Ya bu işleri yapan sizsiniz işte. Ben cemaatin tabanını seviyorum. Bu iftiralar sonrası yardımlarımız arttı. Halk bunlara bir saat içinde cevabını verdi. Suriye içerisinde her kesime yardım ulaştırabildiğimiz için, Norveç Kiliseler Birliği bile yardımlarını bizimle gönderiyor.
- Şu ana kadar Suriye’de 200bin insan katledildi. Biz bunları dünyaya duyurmak isterken, orada bir grup benzeri işkenceleri yaptı. İnsani Diplomasi çalışmalarımız da devam ediyor. Şu anda 12 rahibenin kurtulması için diplomasi yürütüyoruz. Biz dini ayrım yapmıyoruz ama İslami kimliğimizi de saklamıyoruz.

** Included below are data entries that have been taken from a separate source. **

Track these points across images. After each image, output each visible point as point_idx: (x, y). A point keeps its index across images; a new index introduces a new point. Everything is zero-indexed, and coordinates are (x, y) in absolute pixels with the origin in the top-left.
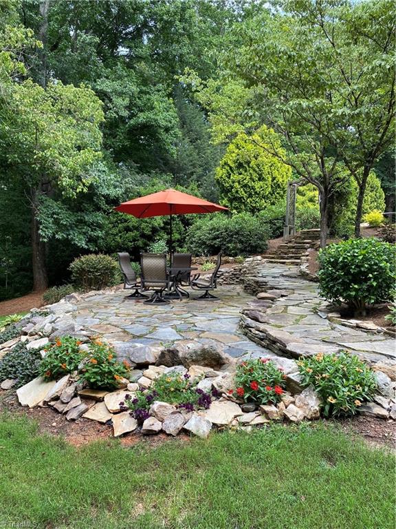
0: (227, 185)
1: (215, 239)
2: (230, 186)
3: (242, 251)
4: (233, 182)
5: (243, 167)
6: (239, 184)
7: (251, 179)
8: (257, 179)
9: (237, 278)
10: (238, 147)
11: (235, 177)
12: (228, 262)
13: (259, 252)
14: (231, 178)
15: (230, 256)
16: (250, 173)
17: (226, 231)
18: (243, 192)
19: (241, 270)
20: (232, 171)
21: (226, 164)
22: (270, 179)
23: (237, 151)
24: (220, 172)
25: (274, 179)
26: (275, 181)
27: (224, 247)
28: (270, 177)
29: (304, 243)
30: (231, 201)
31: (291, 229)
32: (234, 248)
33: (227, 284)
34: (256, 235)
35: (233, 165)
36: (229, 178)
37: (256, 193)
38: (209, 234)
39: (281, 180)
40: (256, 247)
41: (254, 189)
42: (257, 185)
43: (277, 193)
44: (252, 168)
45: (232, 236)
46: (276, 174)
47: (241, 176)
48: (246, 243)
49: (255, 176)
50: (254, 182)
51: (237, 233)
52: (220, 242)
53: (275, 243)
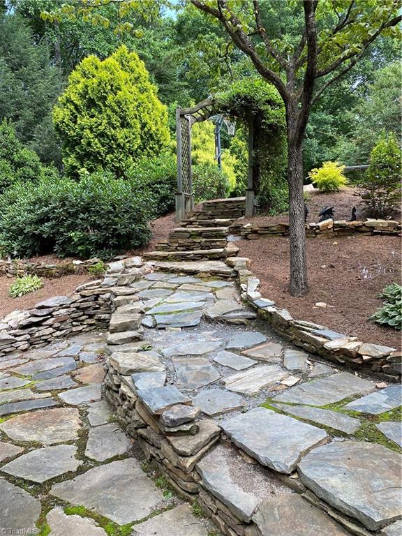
0: (73, 133)
1: (41, 221)
2: (78, 134)
3: (100, 246)
4: (82, 129)
5: (96, 105)
6: (92, 131)
7: (109, 123)
8: (118, 124)
9: (91, 316)
10: (84, 75)
11: (84, 120)
12: (71, 272)
13: (136, 248)
14: (79, 122)
15: (75, 256)
16: (108, 115)
17: (64, 205)
18: (99, 145)
19: (97, 296)
20: (80, 112)
21: (69, 101)
22: (139, 126)
23: (83, 80)
24: (59, 114)
25: (144, 126)
26: (146, 129)
27: (60, 240)
28: (137, 122)
29: (216, 225)
30: (81, 158)
31: (187, 198)
32: (82, 241)
33: (64, 336)
34: (126, 212)
35: (78, 103)
36: (75, 122)
37: (119, 145)
38: (30, 211)
39: (154, 128)
40: (129, 236)
41: (116, 140)
42: (120, 134)
43: (151, 148)
44: (110, 106)
45: (75, 215)
46: (146, 118)
47: (94, 119)
48: (106, 229)
49: (115, 119)
50: (114, 128)
51: (86, 209)
52: (52, 228)
53: (163, 226)
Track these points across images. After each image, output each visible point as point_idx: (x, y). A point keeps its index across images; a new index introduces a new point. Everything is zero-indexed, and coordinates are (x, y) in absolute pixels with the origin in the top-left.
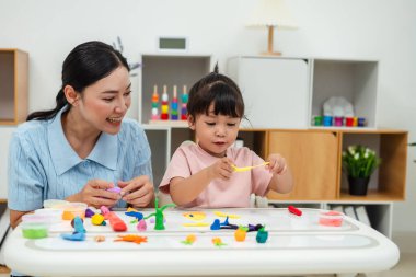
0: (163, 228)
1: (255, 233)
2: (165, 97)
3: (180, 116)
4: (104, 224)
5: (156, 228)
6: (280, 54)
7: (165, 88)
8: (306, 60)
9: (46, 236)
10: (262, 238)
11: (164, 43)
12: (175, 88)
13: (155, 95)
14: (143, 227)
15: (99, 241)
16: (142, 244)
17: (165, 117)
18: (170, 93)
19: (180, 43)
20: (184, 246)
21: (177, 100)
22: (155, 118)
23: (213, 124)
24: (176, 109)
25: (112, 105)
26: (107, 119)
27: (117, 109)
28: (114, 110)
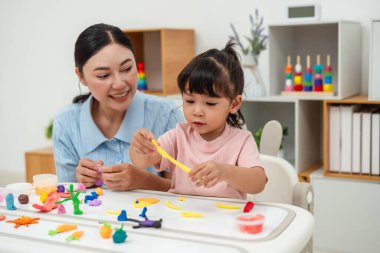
2: (298, 68)
3: (314, 88)
7: (298, 58)
12: (308, 58)
13: (289, 66)
17: (298, 88)
18: (303, 63)
19: (309, 11)
21: (310, 71)
22: (288, 90)
23: (192, 102)
24: (310, 81)
25: (108, 82)
26: (110, 96)
27: (114, 86)
28: (111, 87)
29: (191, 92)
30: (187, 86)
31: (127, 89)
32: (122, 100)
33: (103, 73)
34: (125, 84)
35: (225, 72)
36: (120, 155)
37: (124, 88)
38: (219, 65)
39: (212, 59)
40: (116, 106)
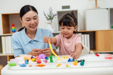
0: (52, 62)
1: (80, 63)
4: (35, 61)
5: (51, 62)
6: (99, 8)
8: (107, 9)
9: (16, 65)
10: (82, 64)
11: (64, 7)
14: (46, 62)
15: (30, 66)
16: (43, 67)
19: (68, 7)
20: (56, 67)
23: (63, 29)
25: (29, 22)
26: (30, 26)
27: (31, 23)
28: (30, 24)
29: (64, 26)
30: (62, 24)
31: (35, 24)
32: (34, 28)
33: (28, 19)
34: (34, 23)
35: (73, 19)
36: (35, 45)
37: (34, 24)
38: (71, 18)
39: (68, 16)
40: (32, 29)
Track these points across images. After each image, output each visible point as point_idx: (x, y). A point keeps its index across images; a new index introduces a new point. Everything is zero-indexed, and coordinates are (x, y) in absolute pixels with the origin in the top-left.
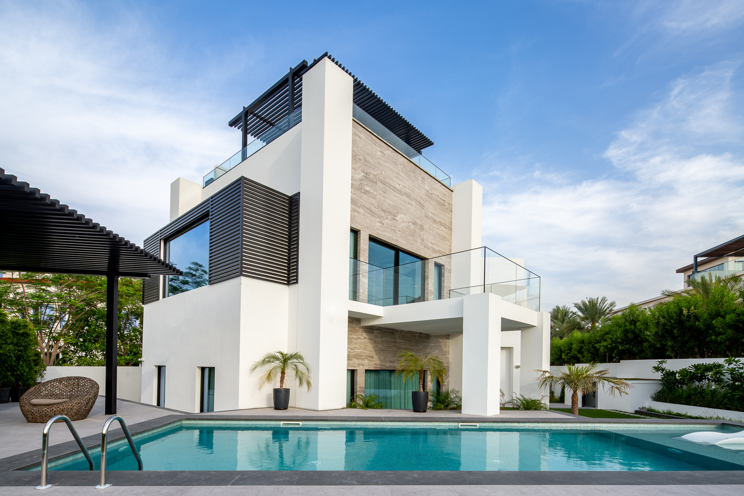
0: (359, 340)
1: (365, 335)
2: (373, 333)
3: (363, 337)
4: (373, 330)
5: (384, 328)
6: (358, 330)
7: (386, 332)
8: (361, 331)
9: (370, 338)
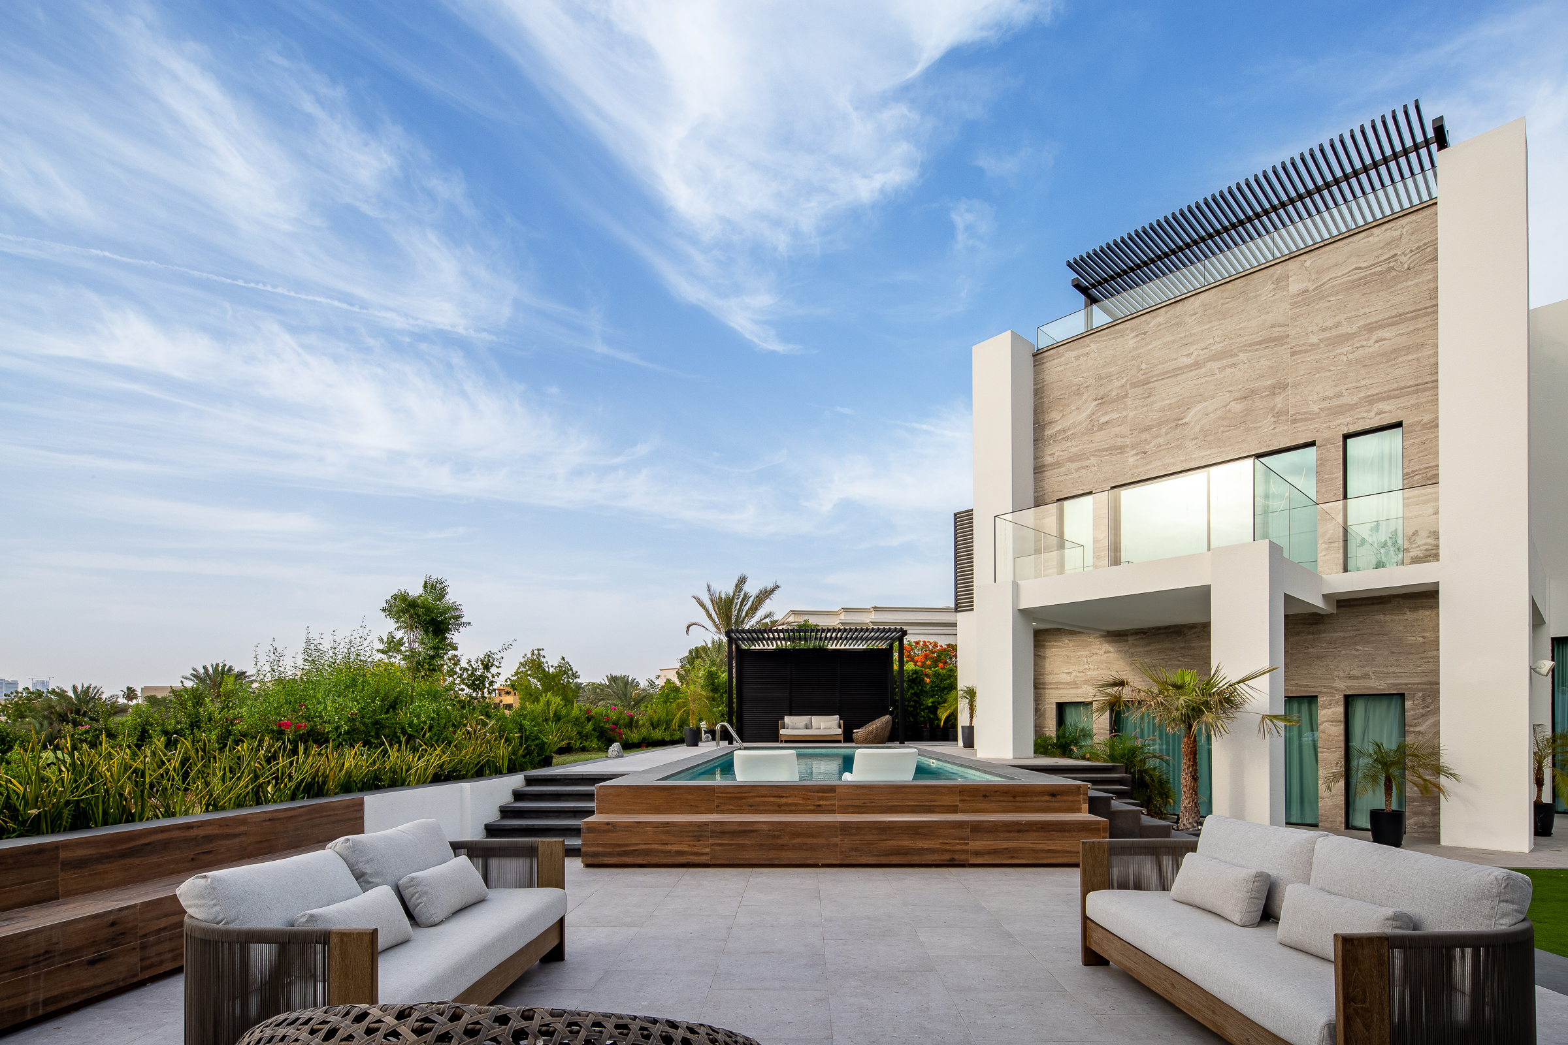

Bölge çok karışık. IŞİD ile elKaide de kavga ediyor. Bu örgüt ile, bu yapıyla herkes kavga ediyor. Bu yapılardan bir tanesi bizim bir arkadaşımızı da öldürdüler. Biz oradaki hiçbir yapıyı açıkça eleştiremiyoruz. Savaş sırasında silahlı insanların anlamayacağı şeyleri söylemek, başka insan hayatını tehlikeye atmaktır. Her yapının olduğu yerde kadın ve çocuk yok mu? Biz bu çalışmayı yapacağız. Bizi sevmeyen devletler bile bize başvuruyor. ABD'li biri kaçırıldı. ABD'li senatörden mektup geldi “bulabilir misiniz” diye. Dünyada İnsani Diplomasiyi bizden başka sadece Kızılhaç yapılıyor. Başka yok. Ben cemaatteki ve diğer herkese sesleniyorum. Herkes aklı selim düşünmeli. Dış bağlantıları bırakmalıyız. İHH olarak da halkımızın son yardımlarıyla bütçemiz artıyor. Biz çok umutluyuz. İHH ve diğer yardım kuruluşları insanlığın kazanımıdır.
Müslümanlar Yahudileri bir bölgede abluka altına alıp zulmetseydi (olmaz ya), biz yine o Yahudilere yardım için Mavi Marmara'yı kaldırırdık.